• Logo_picleg
  • Quae
  • INRAE

Pseudoidium neolycopersici (L. Kiss) L. Kiss

External powdery mildew

 


- classification : Fungi, Ascomycota, Leotiomycetes, Leotiomycetidae, Erysiphales, Erysiphaceae
- téléomorphe : Erysiphe

-synonyme :  Oidium neolycopersici  L. Kiss, (2001)

- English name: powdery mildew, white mold


This new tomato powdery mildew , very different from Leveillula taurica , has been talking about it for two decades in many countries around the world , in Europe, Africa, north and south of the American continent, and in Asia. In Europe, it would have appeared chronologically at the beginning of the 1980s in the Netherlands, Great Britain (1987), Belgium, Switzerland (1987), Germany (1987-1988), Czechoslovakia (1988), Italy (1989) and would have spread towards the Mediterranean basin, in Crete (1990). It would have established itself later in the United States and Canada during the 1990s and under unknown methods.

This powdery mildew, which has the unfortunate tendency to spread rapidly in new affected production areas, or even in countries where it is emerging, can cause considerable damage if no measures are taken to control it. It is found both under shelters and in the open field.

It was introduced in France in 1986 in the Orleans region through young tomato plants imported from the Netherlands. Subsequently, it spread to all production areas, attacking under cover tomato crops almost all year round.

It is now feared by greenhouse growers who are often obliged to implement intensive preventive chemical control at certain times of the year.


The identification of Pseudoidium neolycopersici , the sexual form of which has never been observed, has given rise to much confusion in the past. Thus, several other names could be attributed to it erroneously: Erysiphe orontii Cast., Erysiphe polygoni DC, Erysiphe cichoracearum DC, possibly Oidium lycopersicum Cooke & Massee Emend. Noordeloos. Studies, particularly on samples from several herbaria, have shown that in many cases we already have to do with Oidium neolycopersici (subgenus Pseudoidium ). This fungus is therefore not that recent; for example, its presence in Asia dates back at least fifty years.

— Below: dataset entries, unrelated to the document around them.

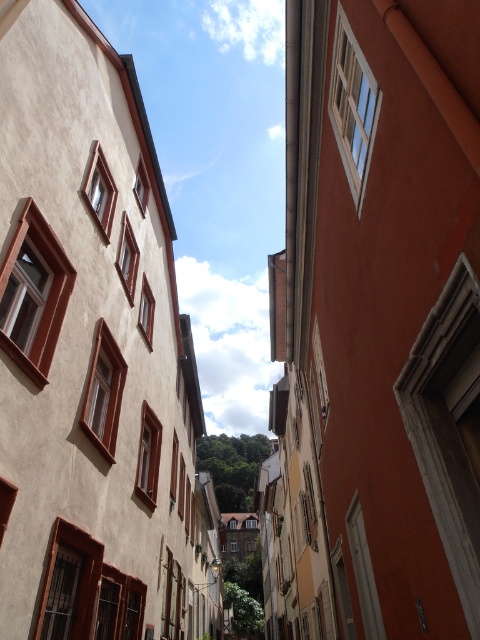
Question: Is smooth orange wall at right thinner than smooth beige building at left?

Choices:
 (A) yes
 (B) no

Answer: (B)

Question: Does smooth orange wall at right come in front of smooth beige building at left?

Choices:
 (A) no
 (B) yes

Answer: (B)

Question: From the image, what is the correct spatial relationship of smooth orange wall at right in relation to smooth beige building at left?

Choices:
 (A) left
 (B) right

Answer: (B)

Question: Which of the following is the farthest from the observer?

Choices:
 (A) smooth orange wall at right
 (B) smooth beige building at left

Answer: (B)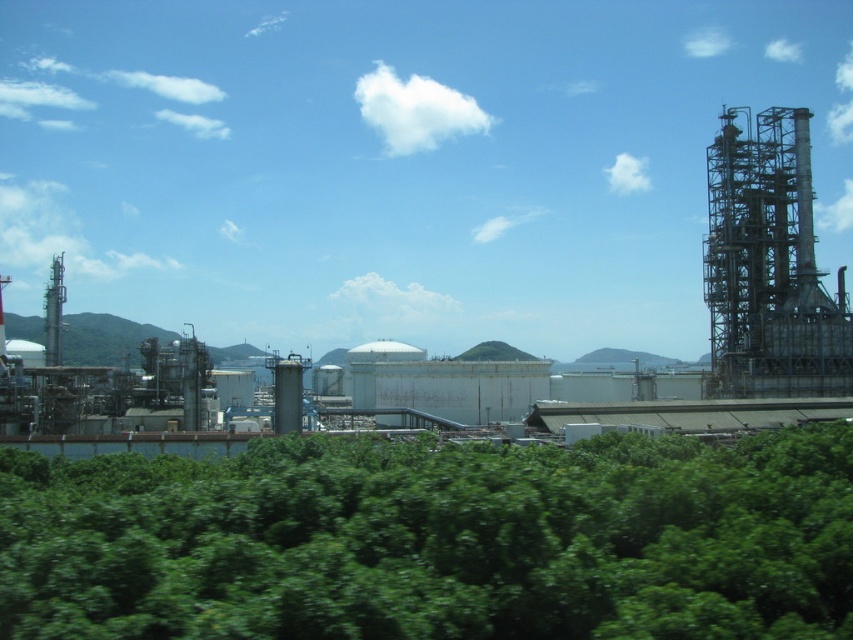
You are a drone operator tasked with capturing aerial footage of the industrial complex. You need to ensure that both the green leafy trees at lower center and the metallic gray structure at right are clearly visible in the shot. Considering their sizes, which object might require more careful framing to avoid being obscured by the other?

The metallic gray structure at right requires more careful framing since the green leafy trees at lower center are wider and could potentially block the view of the smaller metallic gray structure at right if not positioned correctly.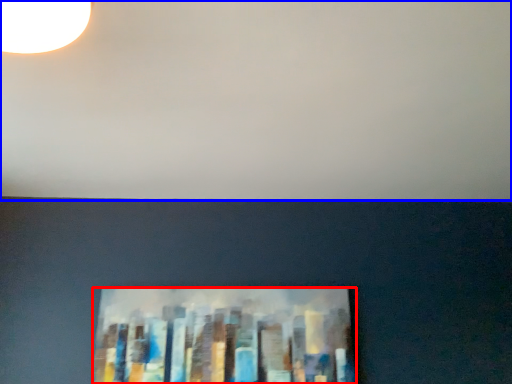
Question: Among these objects, which one is farthest to the camera, picture frame (highlighted by a red box) or backdrop (highlighted by a blue box)?

Choices:
 (A) picture frame
 (B) backdrop

Answer: (A)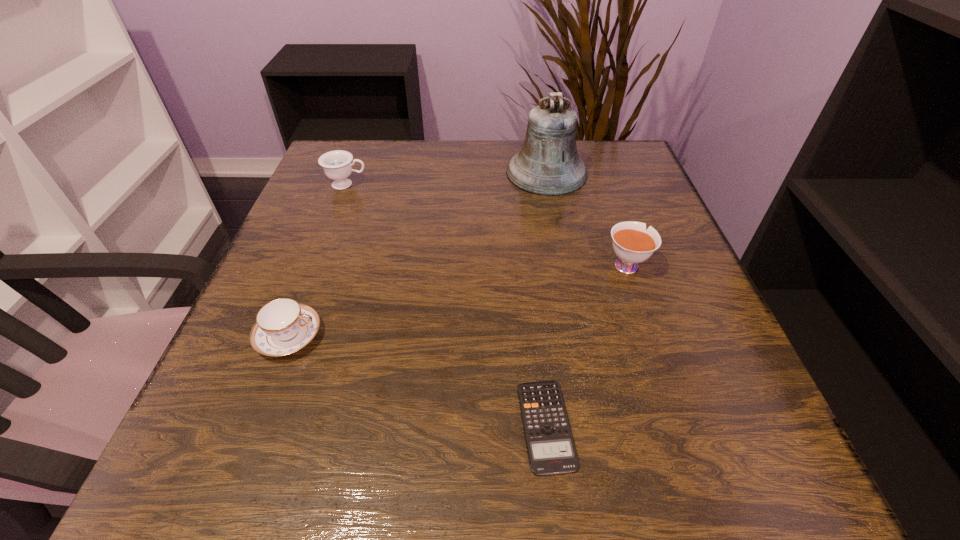
Where is `object that is positioned at the far left corner`? The height and width of the screenshot is (540, 960). object that is positioned at the far left corner is located at coordinates (337, 165).

Where is `object that is positioned at the far right corner`? Image resolution: width=960 pixels, height=540 pixels. object that is positioned at the far right corner is located at coordinates (548, 164).

In the image, there is a desktop. Where is `free space at the far edge`? This screenshot has height=540, width=960. free space at the far edge is located at coordinates (391, 180).

Identify the location of free space at the left edge of the desktop. (276, 253).

This screenshot has height=540, width=960. I want to click on vacant region at the right edge of the desktop, so click(x=675, y=278).

Find the location of a particular element. vacant space in between the second farthest teacup and the bell is located at coordinates (587, 218).

At what (x,y) coordinates should I click in order to perform the action: click on unoccupied position between the rightmost teacup and the shortest object. Please return your answer as a coordinate pair (x, y). Image resolution: width=960 pixels, height=540 pixels. Looking at the image, I should click on (586, 345).

Image resolution: width=960 pixels, height=540 pixels. Find the location of `free point between the tallest object and the nearest object`. free point between the tallest object and the nearest object is located at coordinates point(546,299).

Image resolution: width=960 pixels, height=540 pixels. Identify the location of vacant area that lies between the bell and the fourth tallest object. (418, 254).

At what (x,y) coordinates should I click in order to perform the action: click on free area in between the bell and the second farthest teacup. Please return your answer as a coordinate pair (x, y). The height and width of the screenshot is (540, 960). Looking at the image, I should click on (587, 218).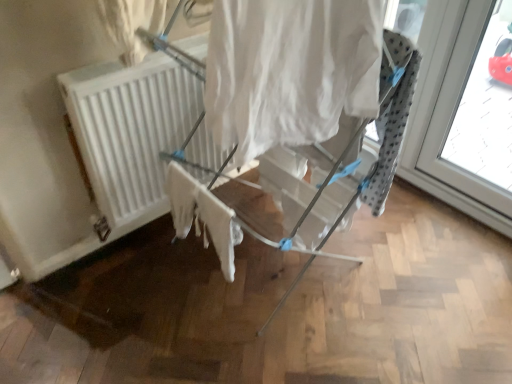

It should be noted that a different powdery mildew species is particularly prevalent in Australia; this is Oidium lycopersici Cooke & Massee, Grevillea (subgenus reticuloidium ). The symptoms it causes on tomatoes are quite comparable to those due to P. neolycopersici . This species has been present in this country since 1888. It is said to be close to O. longipes Noordel. & Loer. affecting eggplant, but also Cyphomandra sp., tobacco and petunia.

The situation of powdery mildew species infested with tomato in the world is probably not yet definitively clarified if one already refers to the differences in pathogenicity reported for P. neolycopersici , whether in terms of host spectrum or virulence. Moreover, a recent work carried out in Australia made it possible to highlight on tomato a species suspected of being Golovinomyces biocellatus (Ehrenb.) VP Heluta (1988), previously known mainly on Lamiaceae.